─── Data to use ───

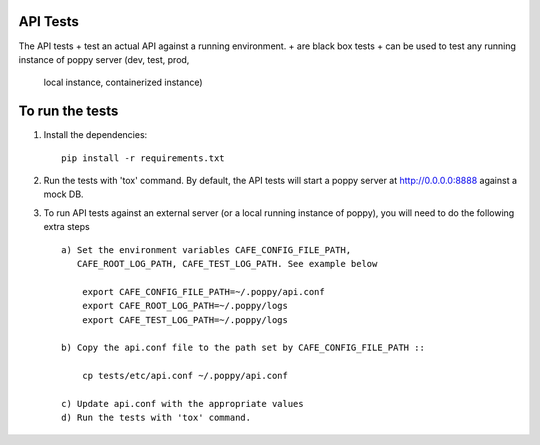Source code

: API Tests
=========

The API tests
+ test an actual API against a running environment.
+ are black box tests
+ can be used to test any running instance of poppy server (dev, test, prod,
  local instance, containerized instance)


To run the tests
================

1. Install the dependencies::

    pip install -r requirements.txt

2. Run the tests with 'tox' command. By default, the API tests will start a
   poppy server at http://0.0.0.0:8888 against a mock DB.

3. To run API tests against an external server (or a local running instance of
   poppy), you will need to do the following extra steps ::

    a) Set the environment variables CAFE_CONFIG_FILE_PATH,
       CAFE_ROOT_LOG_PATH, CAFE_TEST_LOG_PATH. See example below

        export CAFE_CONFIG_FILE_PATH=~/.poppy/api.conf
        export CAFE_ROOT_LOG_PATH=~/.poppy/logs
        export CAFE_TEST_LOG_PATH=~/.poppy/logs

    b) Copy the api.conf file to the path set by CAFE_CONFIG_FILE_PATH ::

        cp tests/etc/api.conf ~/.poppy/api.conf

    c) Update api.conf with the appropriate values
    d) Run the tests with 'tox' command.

───

_What to do_
The string "logs" marks the lines to copy; report each of them from the data above.

_Written answer_
        export CAFE_ROOT_LOG_PATH=~/.poppy/logs
        export CAFE_TEST_LOG_PATH=~/.poppy/logs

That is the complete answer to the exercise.